The economy, for example, has been expanding, at least until now, and growth is supposed to guarantee general well-being. As long as the gross domestic product grows, World Money Watch's Web site assures us, "so will business, jobs and personal income."

But hellooo, we've had brisk growth for the past few years, as the president has tirelessly reminded us, only without those promised increases in personal income, at least not for the poor and the middle class. According to a study just released by the Economic Policy Institute, real wages actually fell last year. Growth, some of the economists are conceding in perplexity, has been "decoupled" from widely shared prosperity.

I first began to sense this in the boom years of the late 1990s, when I was working in entry-level jobs for my book "Nickel and Dimed." While the stock market soared and fortunes were being made in the time it takes to say "IPO," my $6-to-$8-an-hour co-workers lunched on hot dog buns because that was all they could afford and, in some cases, fretted about whether they could find a safe place to sleep.

Growth is not the only economic indicator that has let us down. In the past five years, America's briskly rising productivity has been the envy of much of the world. But again, there's been no corresponding increase in most people's wages. It's not supposed to be this way, of course. Economists have long believed that some sort of occult process would intervene and adjust wages upward as people worked harder and more efficiently.

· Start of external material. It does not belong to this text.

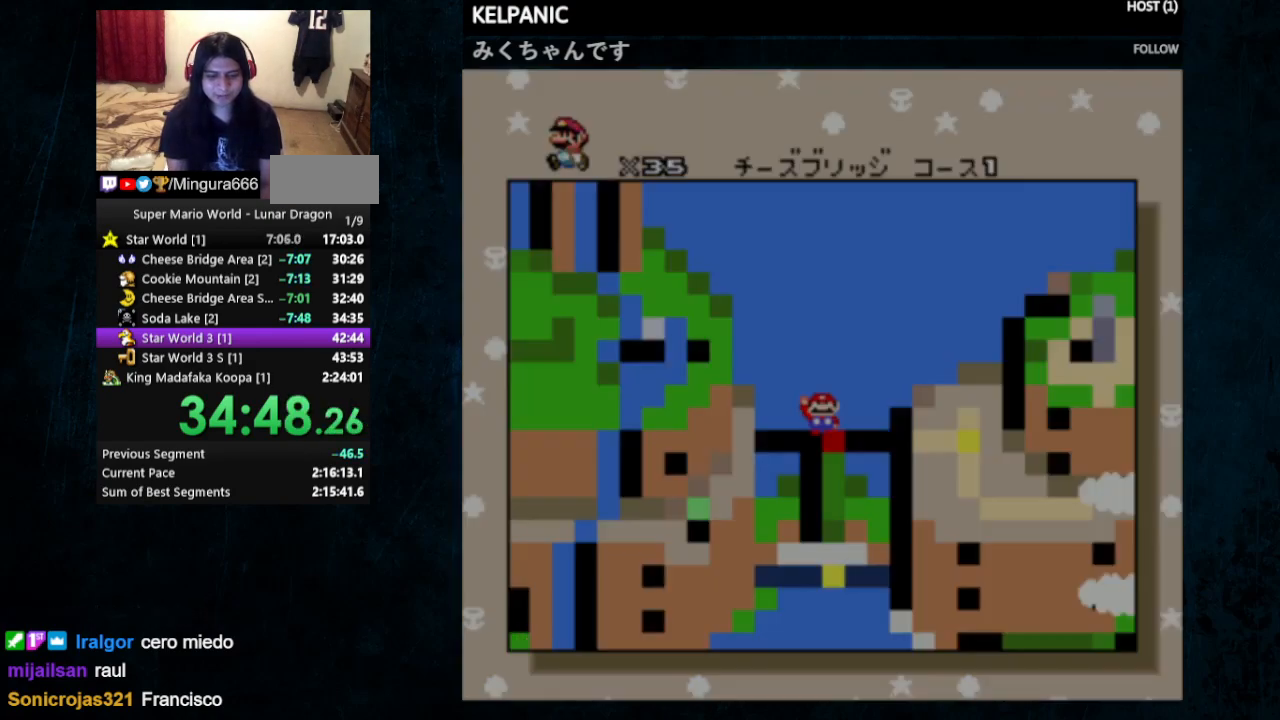
{"buttons": ["Y"], "events": [[67, "A", "up"], [67, "B", "up"], [167, "Y", "down"]]}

We like to attribute our high productivity to technological advances and better education. But a revealing 2001 study by the consulting firm McKinsey & Co. also credited America's productivity growth to "managerial ... innovations" and cited Wal-Mart as a model performer, meaning that our productivity also relies on fiendish schemes to extract more work for less pay. Yes, you can generate more output per apparent hour of work by falsifying time records, speeding up assembly lines, doubling workloads and cutting back on breaks. That may look good from the top, but at the middle and the bottom, it can feel a lot like pain.

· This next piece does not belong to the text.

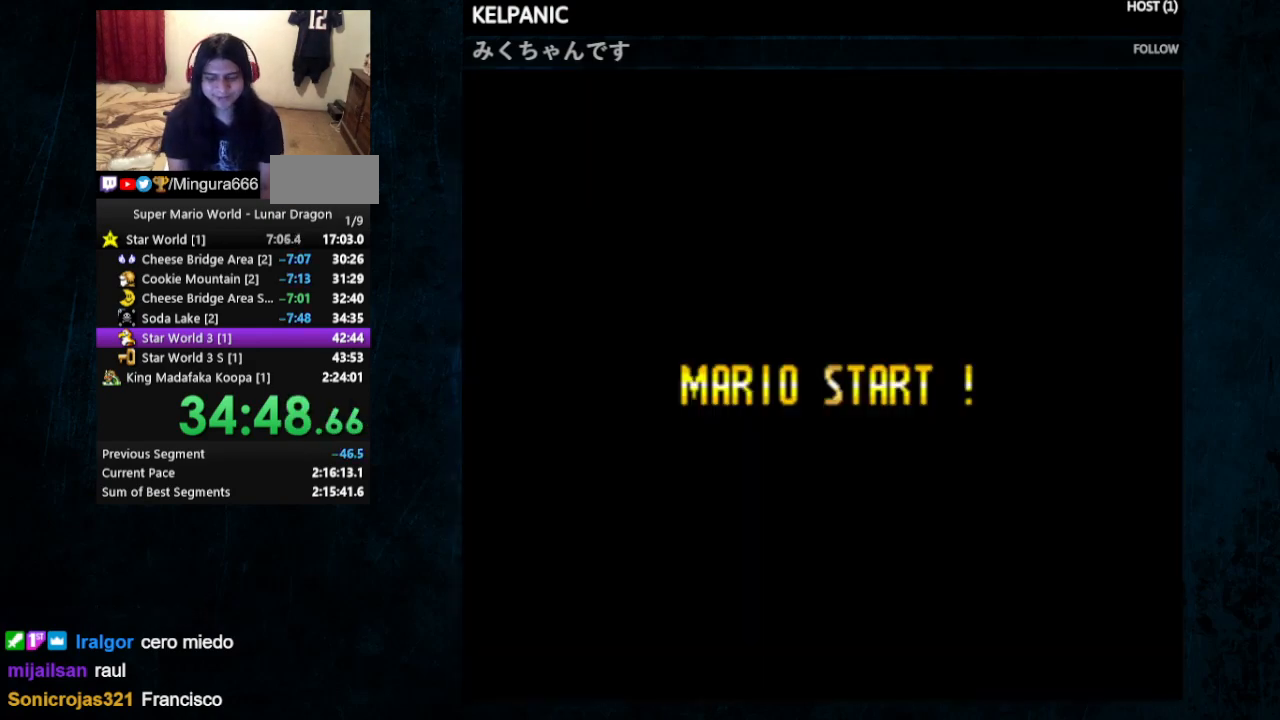
{"buttons": ["Y", "DPAD_RIGHT"], "events": [[233, "DPAD_RIGHT", "down"]]}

And what about the unemployment rate? The old liberal certainty was that "full employment" would create a workers' paradise, with higher wages and enhanced bargaining power for the little guy and gal. But we've had nearly full employment, or at least an official unemployment rate of under 5 percent, for years now, without the predicted gains. What the old liberals weren't counting on was a depressed minimum wage, weak unions and a witch's brew of management strategies to hold wages and salaries down.

So thoroughly is the economy decoupled from ordinary experience that according to a CNN poll, 57 percent of Americans thought we were already in a recession a month ago. Economists may complain that this is only because the public is ignorant of the technical definition of a recession, which specifies at least two consecutive quarters of negative growth. But most of the public employs the more colloquial definition of a recession, which is hard times. And -- far removed from whatever happens on Wall Street, the Nikkei, Dax, or the curiously named FTSE -- most Americans have been living in their own personal recession for years.

I could see this when I was doing research for a book on white-collar unemployment in 2004. Although the economy was officially on an upturn, I met laid-off people who'd been searching for a job for more than a year and often ended up -- after selling their homes and borrowing from relatives -- taking low-wage work as big-box sales clerks or even janitors.